Camera calibration parameters:
§
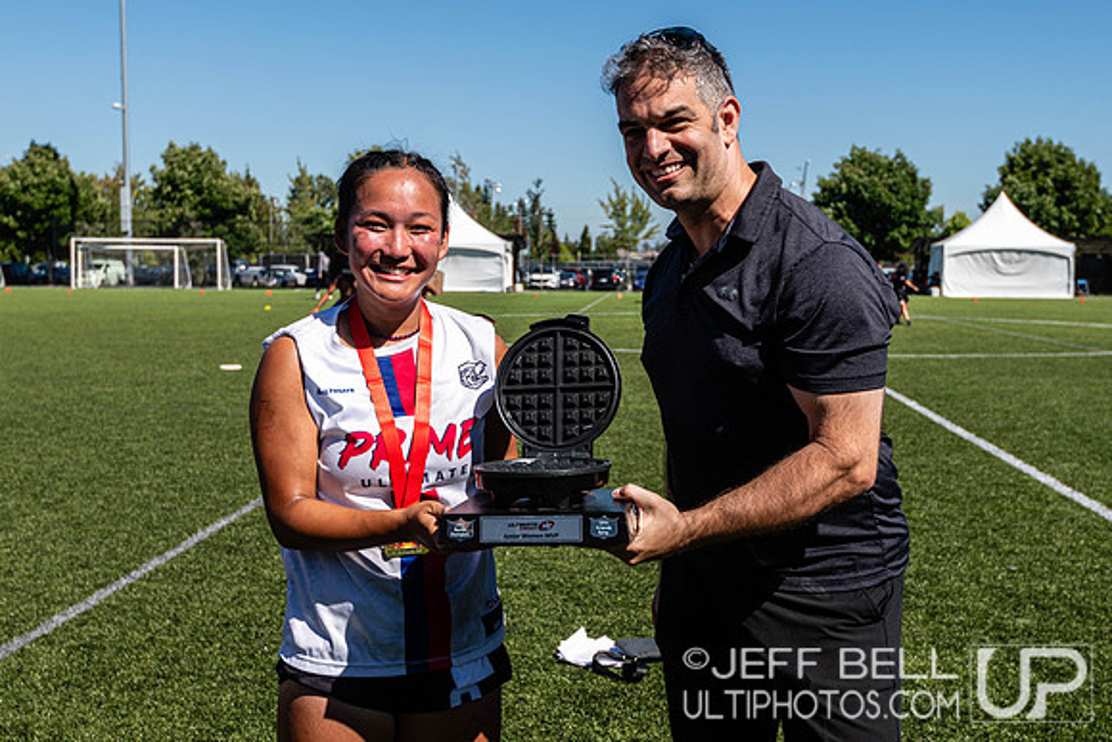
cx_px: 547
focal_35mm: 44
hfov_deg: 44.8
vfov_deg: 30.7
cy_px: 399
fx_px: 1350
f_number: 5.6
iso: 64
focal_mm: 35
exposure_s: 1/400
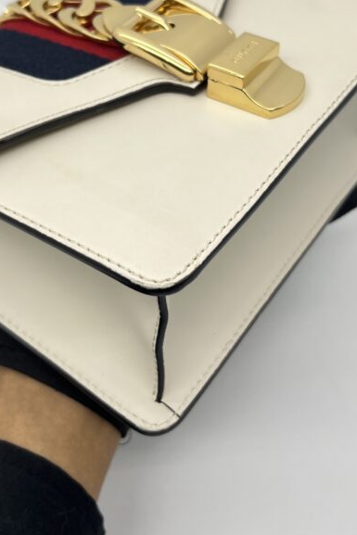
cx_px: 159
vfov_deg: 40.6
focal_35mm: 48
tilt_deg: -47.1
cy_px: 180
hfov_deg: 28.1
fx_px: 714
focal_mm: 5.7
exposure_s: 1/174
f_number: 1.5
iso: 40
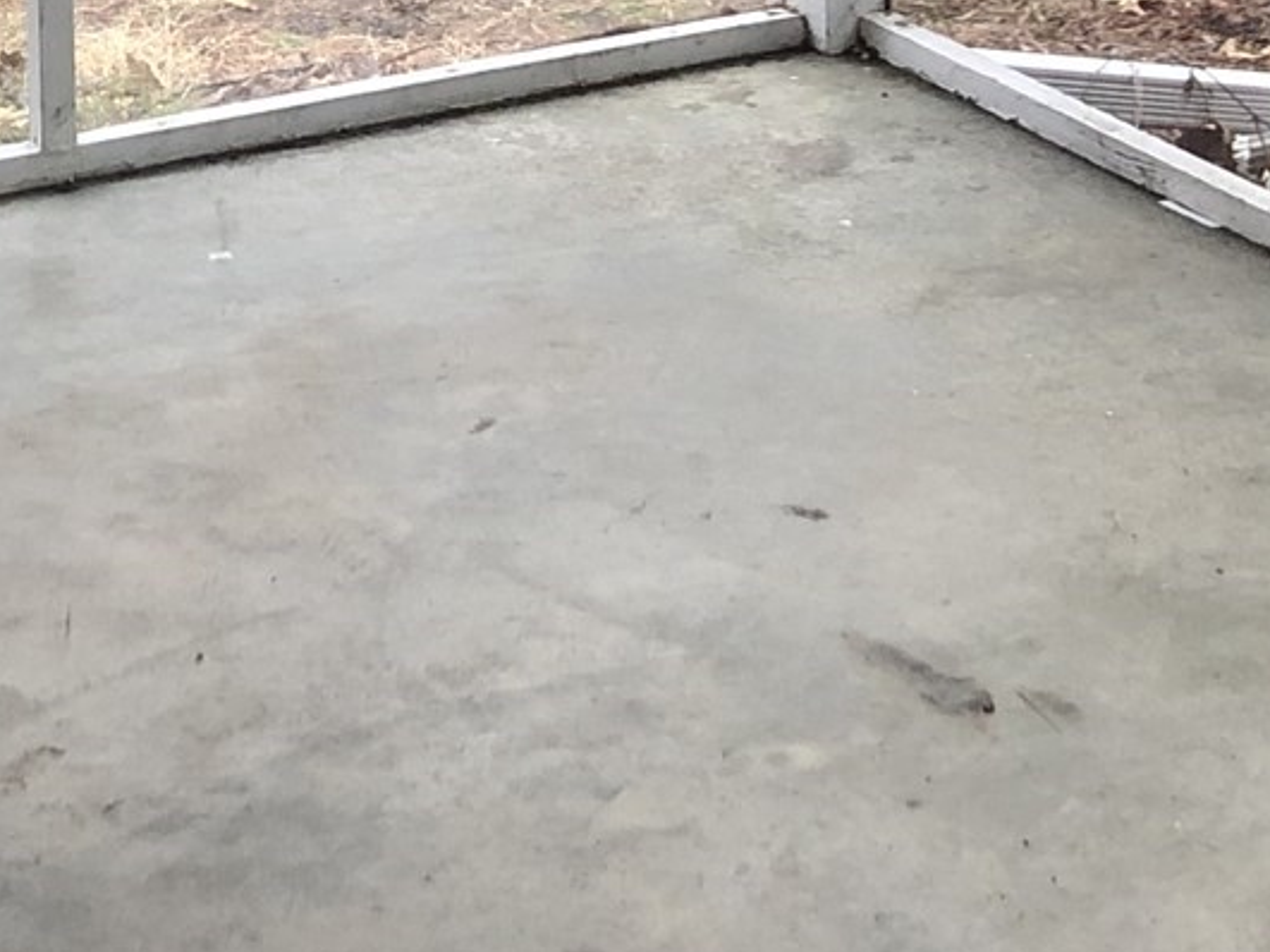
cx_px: 607
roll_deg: +0.8
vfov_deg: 12.5
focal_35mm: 108
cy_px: -756
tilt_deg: -7.1
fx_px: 3961
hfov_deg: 18.2
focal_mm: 3.99
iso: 40
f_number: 1.8
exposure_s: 1/30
§
WHAT THE TASK ASKS
Set down all the entries exactly as they appear, but skip any pictures.

TASK SOLUTION
cx_px: 547
focal_35mm: 44
hfov_deg: 44.8
vfov_deg: 30.7
cy_px: 399
fx_px: 1350
f_number: 5.6
iso: 64
focal_mm: 35
exposure_s: 1/400
cx_px: 159
vfov_deg: 40.6
focal_35mm: 48
tilt_deg: -47.1
cy_px: 180
hfov_deg: 28.1
fx_px: 714
focal_mm: 5.7
exposure_s: 1/174
f_number: 1.5
iso: 40
cx_px: 607
roll_deg: +0.8
vfov_deg: 12.5
focal_35mm: 108
cy_px: -756
tilt_deg: -7.1
fx_px: 3961
hfov_deg: 18.2
focal_mm: 3.99
iso: 40
f_number: 1.8
exposure_s: 1/30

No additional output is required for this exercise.